Throughout his autodidactic musical career, he would, in turn, set up challenges that tested his acknowledged limits. I recall seeing Wilson live for his 2017 LP To the Bone, during which he talked on stage about the vexing falsetto part he’d written for himself on the driving rock number “The Same Asylum as Before”. His inspiration for the track came from one of his musical idols, Prince, whose voice can vault considerably higher than Wilson’s.
“The voice was always the most limiting thing for me. There’s not a huge amount I can do with it – I’m not Jeff Buckley, clearly,” he says. “I have to find material that works with my voice. I think a lot of the reason I’ve ended up playing the music that I have over the years is because of my voice. For example, one of the things I’ve experimented with since very early on in my career is harmonies, multi-tracking my voice many times over. I listened to a lot of Brian Wilson, Todd Rundgren, and Crosby, Stills, Nash, and Young to learn about harmony vocals – not just because I love harmony vocals, but because I needed to learn the technique to make my voice more convincing in context.” That device has not left him still, as “Economies of Scale” and “What Life Brings” attest.
“Now, notwithstanding all of that, I have become more confident over the years,” he declares. “I like to think I have become more ‘soulful’ in the way I sing. I’m not so afraid to use my voice as an emotional instrument, whereas for many years, it was like, ‘Here’s the melody, here’s the word, sing it as in tune as you can, and quit while you’re ahead’. Now it’s like, ‘You know, maybe I can do a little Marvin Gaye twist here!'”
Wilson quickly names two moments on The Harmony Codex where he takes pride in his vocal performance. “‘Economies of Scale’ is, for me, quite soulful.
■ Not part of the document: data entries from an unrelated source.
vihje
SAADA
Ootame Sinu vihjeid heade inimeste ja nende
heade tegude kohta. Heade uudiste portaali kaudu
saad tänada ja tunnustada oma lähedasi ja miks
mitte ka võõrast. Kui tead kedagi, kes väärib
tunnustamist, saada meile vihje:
And on ‘Inclination’ the way the voice comes in is quite startling: the instruments come in, then the song fades to complete silence, and then my voice comes out of nowhere, a cappella. I would never have been brave enough to do that before. Even at my age, I’m still gaining confidence.”
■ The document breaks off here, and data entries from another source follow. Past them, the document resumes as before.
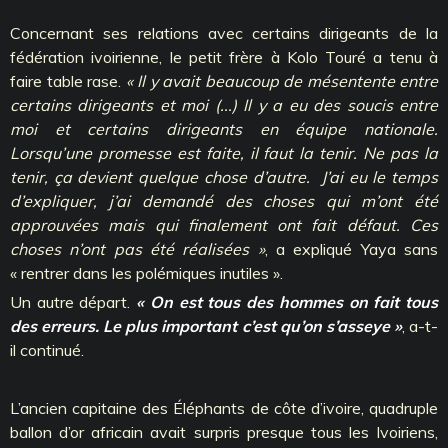
Concernant ses relations avec certains dirigeants de la
fédération ivoirienne, le petit frère à Kolo Touré a tenu à
faire table rase.
« Il y avait beaucoup de mésentente entre
certains dirigeants et moi (...) Il y a eu des soucis entre
moi et certains dirigeants en équipe nationale.
Lorsqu’une promesse est faite, il faut la tenir. Ne pas la
tenir, ça devient quelque chose d’autre. J’ai eu le temps
d’expliquer, j’ai demandé des choses qui m’ont été
approuvées mais qui finalement ont fait défaut. Ces
choses n’ont pas été réalisées »
, a expliqué Yaya sans
« rentrer dans les polémiques inutiles ».
Un autre départ.
« On est tous des hommes on fait tous
des erreurs. Le plus important c’est qu’on s’asseye »
, a-t-
il continué.
L’ancien capitaine des Éléphants de côte d’ivoire, quadruple
ballon d’or africain avait surpris presque tous les Ivoiriens,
It all comes back to that infinite staircase. The Harmony Codex contains the grand conceptual ambitions that have made Wilson a cult musical icon, and it would be easy to spin the record as a kind of career-summative achievement. Undoubtedly, many will receive it that way; to my ears, it ranks among his best solo albums. But his phrase “gaining confidence” indicates an ongoing process without a definitive end. Wilson may have a heightened awareness that time is running out as he sings on The Harmony Codex. This music, though, sounds like the product of someone who intends to go on reinventing himself, the clock be damned.